Text shown
Alginate-Coated Probiotics that Go Down Easy

 Seagriculture EU 2024

PhD student Tan Li Ling (left) and Associate Professor Joachim Loo with their coated bacteria powder. Credit: NTU Singapore

Scientists at Nanyang Technological University, Singapore (NTU Singapore) have developed probiotics with a unique edible coating that ensures the beneficial bacteria successfully reach the intestine once they are ingested.

Probiotics are defined by the World Health Organization as live microorganisms, which when administered in adequate amounts, confer a health benefit on the host. They have been shown to help prevent infections of the urinary and digestive tracts, and to maintain a healthy gut flora, which is linked to reducing the risk of obesity and promoting overall well-being.

However, several modes of delivering probiotics, including supplements and dairy products, have not been effective in ensuring they survive conditions in the human stomach to be delivered in quantities that would be sufficient to benefit one’s health. Many studies show that the bulk of probiotics delivered in commercial supplements and yogurts die off within the first 30 minutes of exposure to the acidic environment of the stomach.

In the NTU study, the probiotics — gut-friendly Lacticasei bacillus bacteria — are spray-coated with alginate, a carbohydrate derived from brown algae, protecting them from the harsh acidic conditions in the stomach. Through experiments simulating a journey along the human digestive tract, only the probiotics with the NTU-developed coating survived.

The bacteria are released only when they reach the small intestine, as the coating breaks down by reacting with phosphate ions, which are present in higher amounts in the small intestine.

Given information
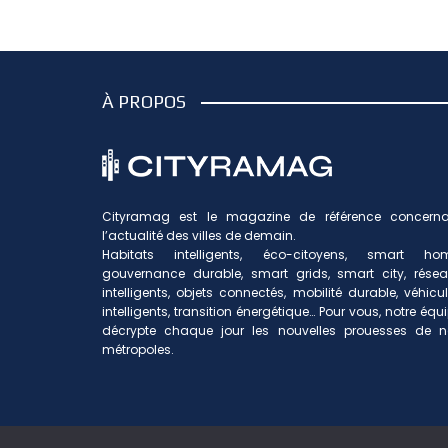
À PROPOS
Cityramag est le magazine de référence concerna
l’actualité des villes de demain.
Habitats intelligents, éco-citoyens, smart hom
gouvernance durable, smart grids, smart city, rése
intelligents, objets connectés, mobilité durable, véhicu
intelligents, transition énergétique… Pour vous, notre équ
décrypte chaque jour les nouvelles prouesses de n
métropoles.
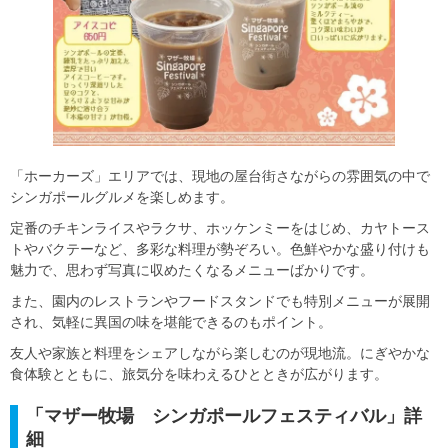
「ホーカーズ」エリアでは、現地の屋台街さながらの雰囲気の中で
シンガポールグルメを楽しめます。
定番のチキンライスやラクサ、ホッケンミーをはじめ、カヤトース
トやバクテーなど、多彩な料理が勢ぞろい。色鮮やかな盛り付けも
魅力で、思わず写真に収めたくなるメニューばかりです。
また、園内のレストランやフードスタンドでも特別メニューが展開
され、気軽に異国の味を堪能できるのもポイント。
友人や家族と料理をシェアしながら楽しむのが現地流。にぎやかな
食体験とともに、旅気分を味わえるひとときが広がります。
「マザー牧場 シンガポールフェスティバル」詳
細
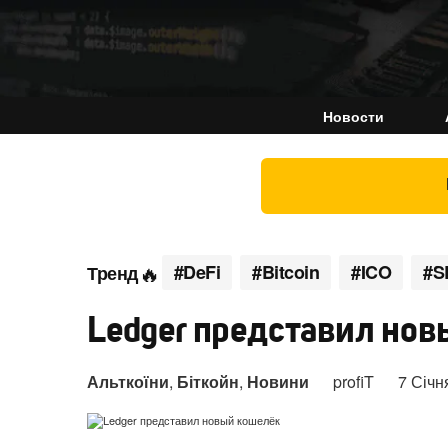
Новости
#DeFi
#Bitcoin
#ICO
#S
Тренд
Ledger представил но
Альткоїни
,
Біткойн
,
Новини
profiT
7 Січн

---

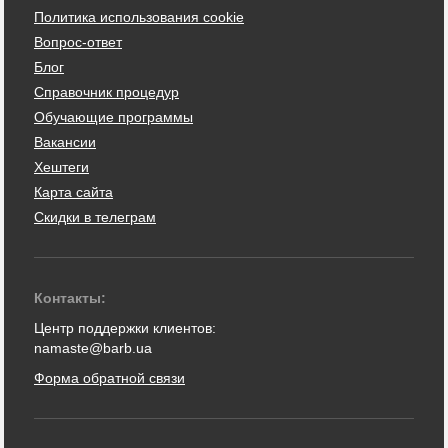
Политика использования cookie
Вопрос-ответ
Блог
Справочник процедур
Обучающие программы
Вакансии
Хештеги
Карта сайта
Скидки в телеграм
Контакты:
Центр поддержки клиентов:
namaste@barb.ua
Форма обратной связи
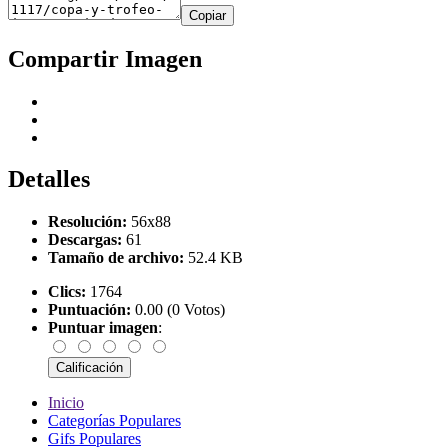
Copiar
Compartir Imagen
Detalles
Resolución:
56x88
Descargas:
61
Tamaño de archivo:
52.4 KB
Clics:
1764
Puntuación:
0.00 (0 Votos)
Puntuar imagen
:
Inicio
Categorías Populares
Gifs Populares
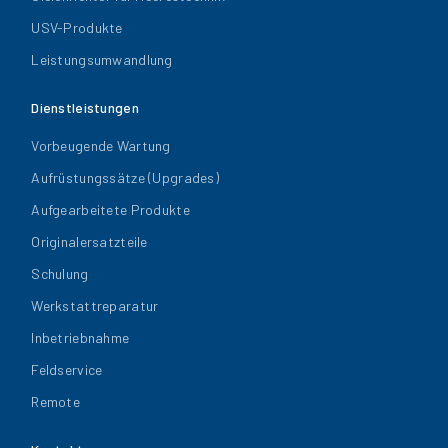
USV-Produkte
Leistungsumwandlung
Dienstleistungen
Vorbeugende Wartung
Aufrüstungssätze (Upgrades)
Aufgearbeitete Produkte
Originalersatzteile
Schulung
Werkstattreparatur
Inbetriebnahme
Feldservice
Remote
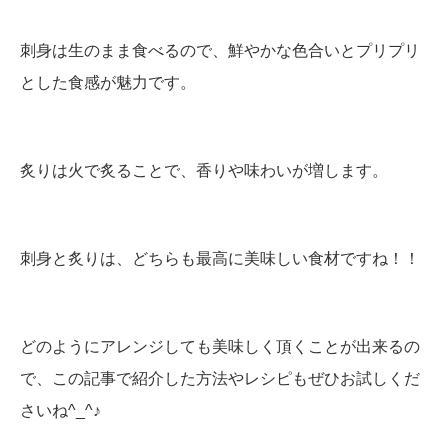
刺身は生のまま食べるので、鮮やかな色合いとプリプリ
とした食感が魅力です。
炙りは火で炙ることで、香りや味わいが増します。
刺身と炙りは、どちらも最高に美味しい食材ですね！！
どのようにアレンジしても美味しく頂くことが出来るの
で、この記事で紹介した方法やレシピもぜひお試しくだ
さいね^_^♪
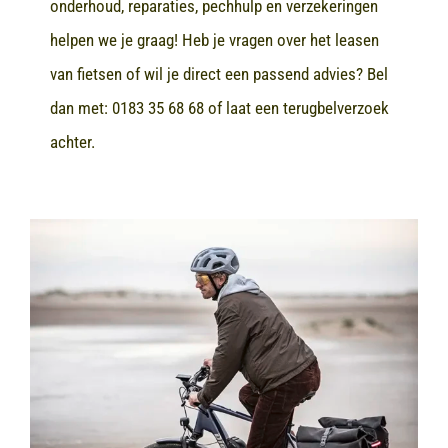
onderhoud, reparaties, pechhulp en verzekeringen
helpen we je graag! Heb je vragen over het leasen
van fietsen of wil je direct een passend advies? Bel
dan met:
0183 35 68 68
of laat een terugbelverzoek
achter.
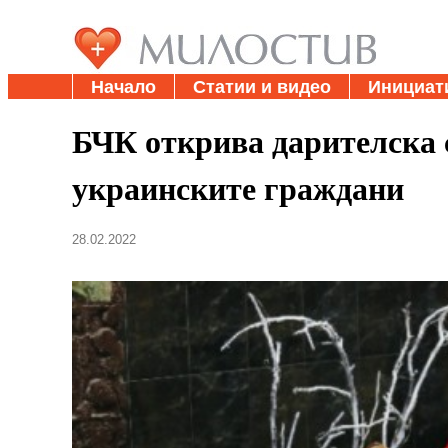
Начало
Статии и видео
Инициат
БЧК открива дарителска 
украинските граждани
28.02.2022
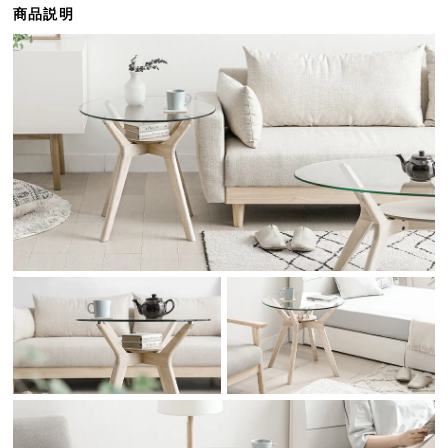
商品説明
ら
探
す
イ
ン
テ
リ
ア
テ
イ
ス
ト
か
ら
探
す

Tasks and exercises
1. Do these statements agree with the article on alginate-coated probiotics? Answer yes or no for each, quoting the words of the article that decide it.
(a) The alginate used for the coating comes from brown algae.
(b) The coating dissolves in the stomach and releases the bacteria there.
(c) Many studies find that most probiotics in commercial supplements and yogurts die within the first 30 minutes in the stomach's acidic environment.
2. Proceed with the article on alginate-coated probiotics, picking up after its final sentence.
You can leave the material aside; it isn't needed here.

Task-by-task outputs
1.
(a) Yes: "alginate, a carbohydrate derived from brown algae"
(b) No: "The bacteria are released only when they reach the small intestine"
(c) Yes: "Many studies show that the bulk of probiotics delivered in commercial supplements and yogurts die off within the first 30 minutes of exposure to the acidic environment of the stomach."

2.
Associate Professor Joachim Loo of NTU’s School of Materials Science & Engineering, who led the study, said: “In recent years, scientific studies have shown that the health of an individual is much more dependent on the help of ‘good bugs’ in our gut than we previously thought.”

“However,” he said, “probiotics are delicate microorganisms and cannot survive the harsh environment of our stomach. To increase the efficacy of probiotics as a dietary supplement, we sought to ‘parcel-wrap’ and deliver them to specific sites of the intestine where they function best. This moisture-stable packaging, through materials engineering, makes for a more effective probiotic delivery and extends the shelf-life of the supplements.”

Ms. Tan Li Ling, a PhD student at NTU’s School of Materials Science & Engineering, first author of the study, said, “We selected alginate as the coating material as it is safe for human consumption, of natural origin, and relatively low-cost. Alginate also exhibits acid-buffering properties, which can protect the probiotics against the harsh conditions caused by gastric acid.”

The results of the study were published in the peer-reviewed academic publication Carbohydrate Polymers in February. A patent application for the probiotics coating technology has also been filed through NTU’s enterprise and innovation company, NTUitive.